Anthropic says its Claude Mythos model finds cybersecurity bugs so well that releasing it would be catastrophic. "The fallout – for economies, public safety and national security – could be severe," the company warned in an April blog post. But Heidy Khlaaf, chief AI scientist at the AI Now Institute, isn't buying it. She's spent her career building the exact code analysis tools Anthropic claims to have surpassed. The biggest red flag, she says, is the lack of false positive rates, a basic metric in security auditing.
The pattern is familiar. In 2019, when Anthropic CEO Dario Amodei was at OpenAI, the company refused to release GPT-2 citing safety concerns. They released it months later. OpenAI CEO Sam Altman later admitted those fears were "misplaced." Now Altman criticizes Anthropic's fear-based marketing while his own company follows the same playbook.
Shannon Vallor, professor of ethics of data and AI at the University of Edinburgh, sees the strategy clearly. "If you portray these technologies as somehow almost supernatural in their danger, it makes us feel like we are powerless," she told the BBC. "As if the only people we could possibly look to would be the companies themselves."

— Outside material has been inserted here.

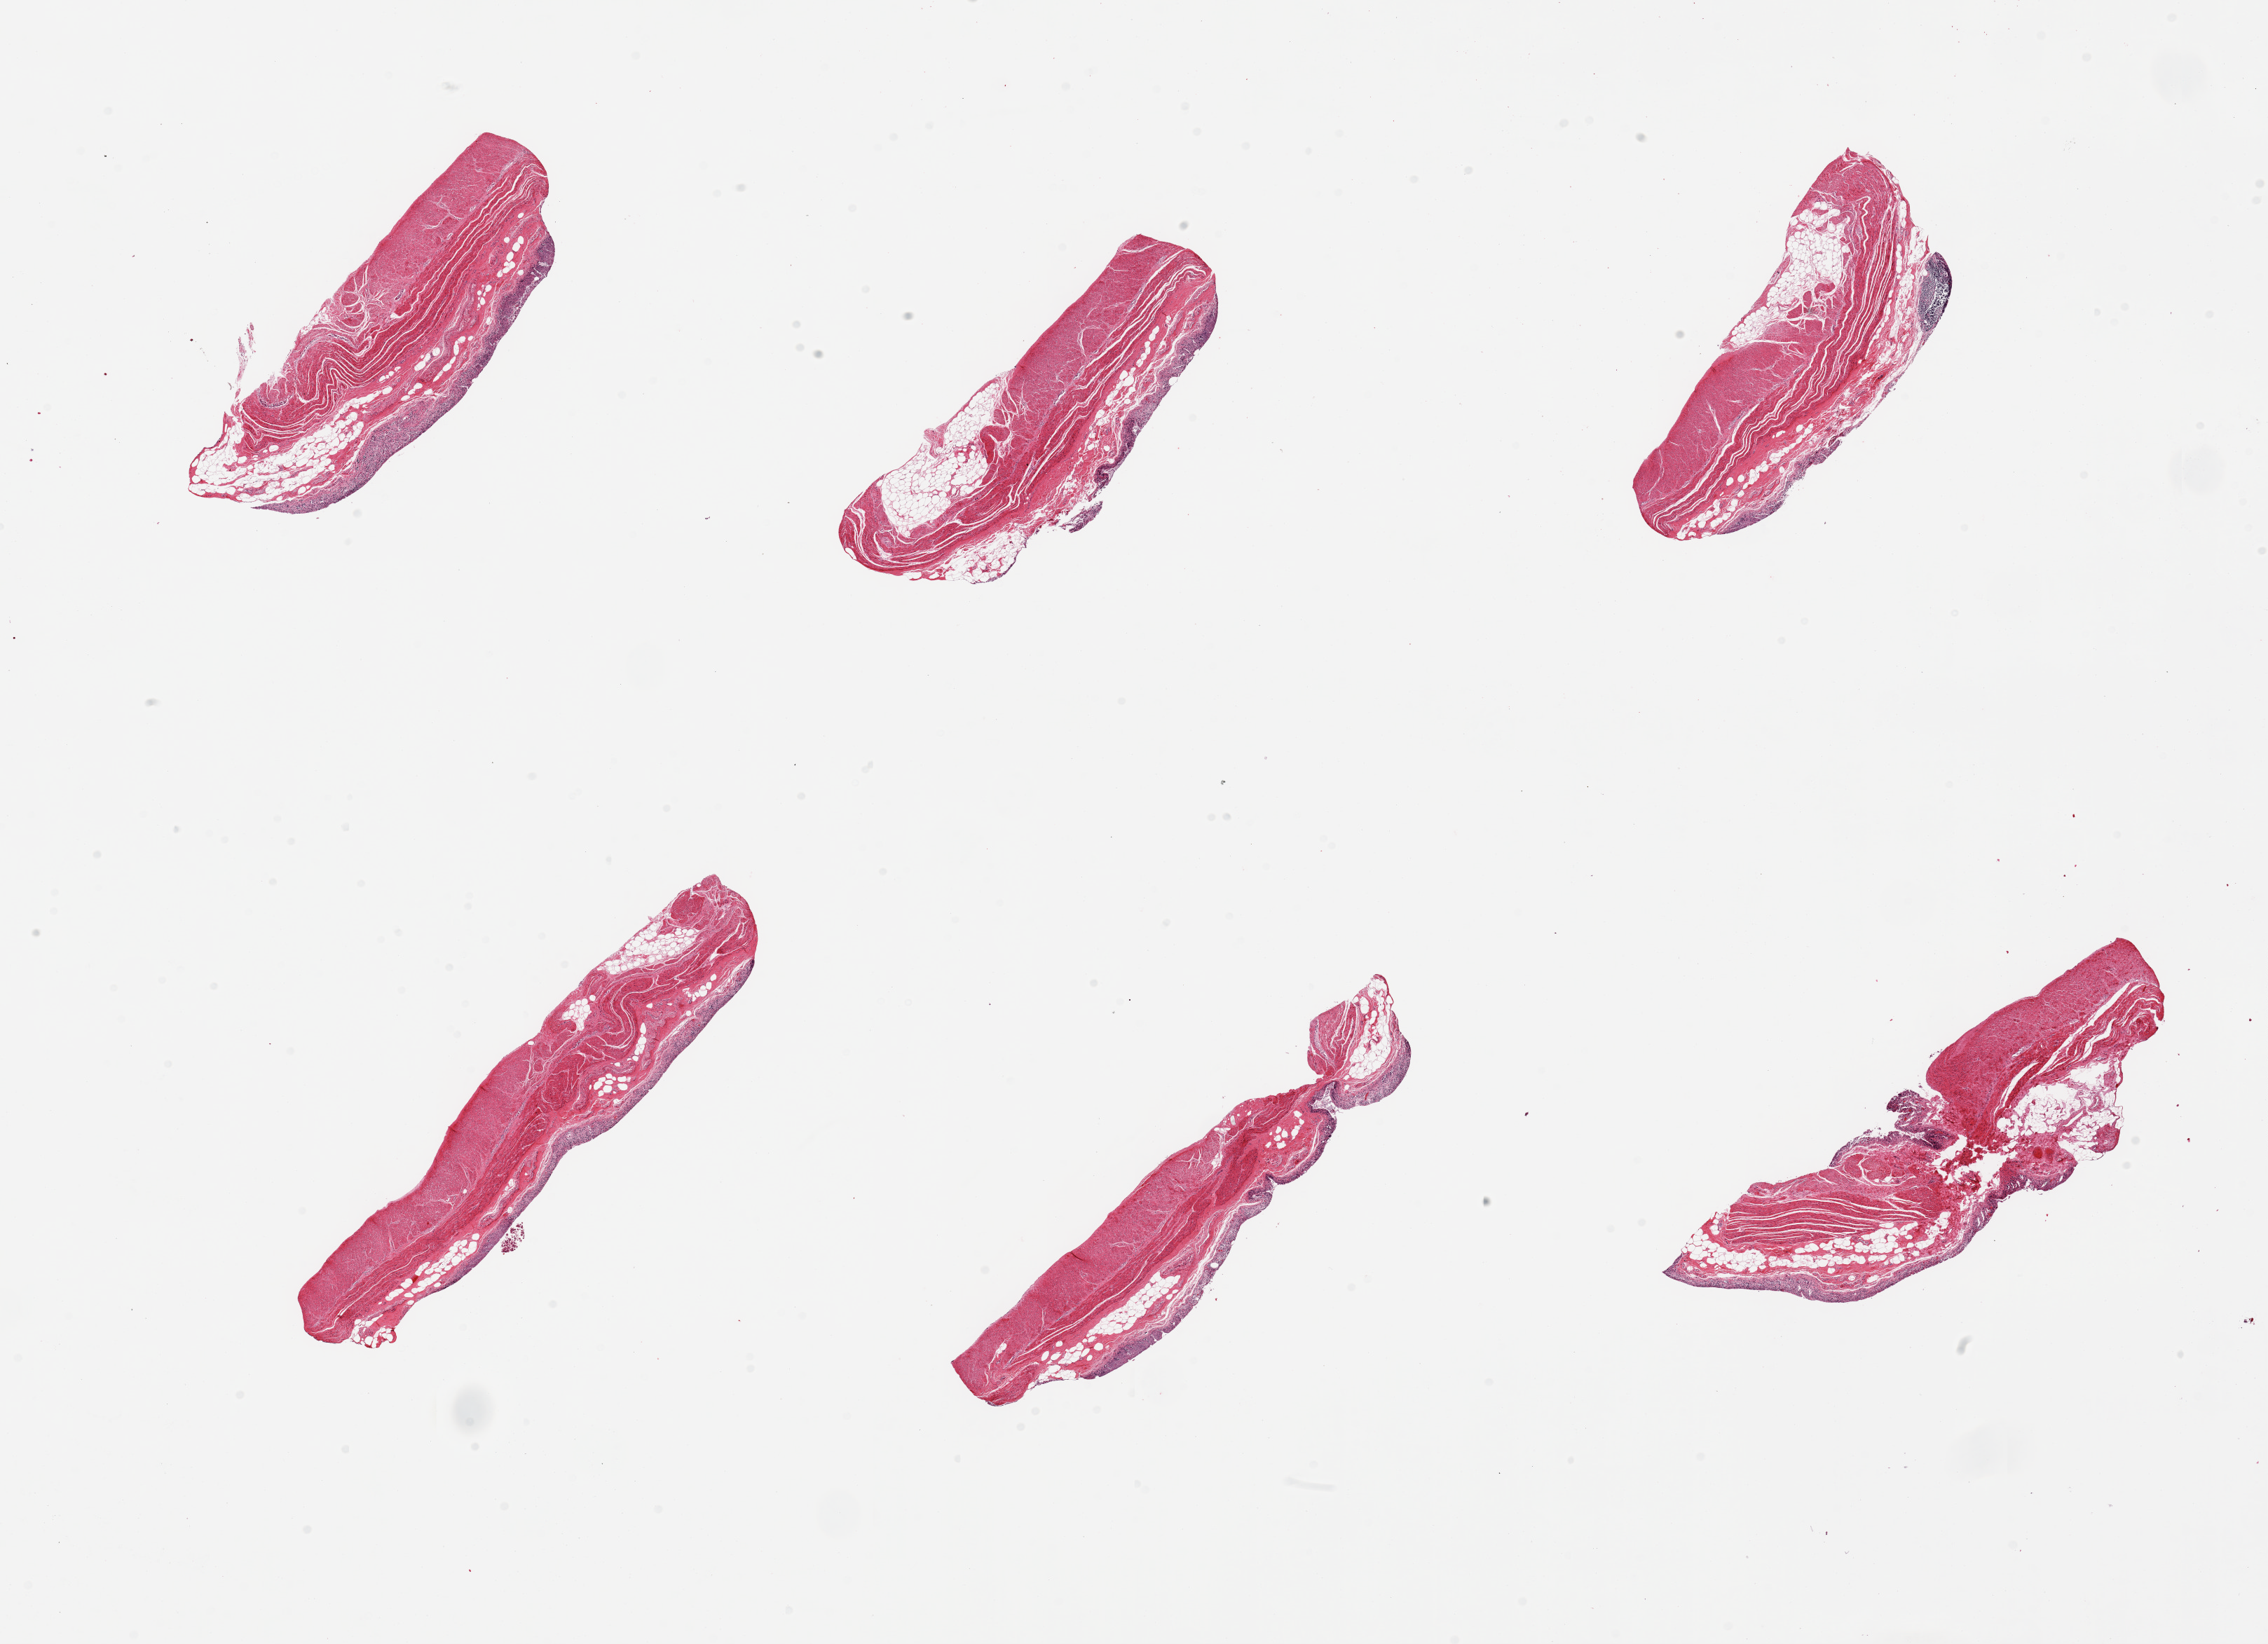
H&E whole-slide image — low-resolution overview of the scanned area, about 25.6 x 18.6 mm (acquisition: 20x scan); PAXgene-fixed paraffin-embedded (PFPE) section; sampled site (target tissue): transverse colon; donor tissue sample. Female donor.
Reviewer comment on this tissue sample: 6 pieces; full thickness sections with autolyzed mucosa.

Emily M Bender, a computational linguistics professor at the University of Washington, calls it "unsubstantiated claims of power." The real harms get buried under the hype. Exploited workers. Environmental damage. Social systems we're actively breaking.
This fear narrative didn't come from nowhere. It's rooted in Effective Altruism philosophy, particularly the "longtermist" branch that worries about existential threats to humanity. Anthropic's founders were early EA supporters. OpenAI received major funding from EA-aligned donors like Dustin Moskovitz. The ideological framework, popularized by William MacAskill's "What We Owe the Future" and Nick Bostrom's "Superintelligence," frames AI risk in cosmic terms.
That framing has real consequences. When we're all worried about Skynet, we're not asking who's being watched. Who's being discriminated against. Who's cashing in.
For anyone tracking AI agents, the takeaway is simple. When companies tell you their technology is too dangerous to release, ask why they're telling you instead of just not releasing it. The danger narrative sells. It attracts talent, boosts valuations, and positions these companies as the only responsible adults in the room. The actual capabilities of these models matter less than the story around them.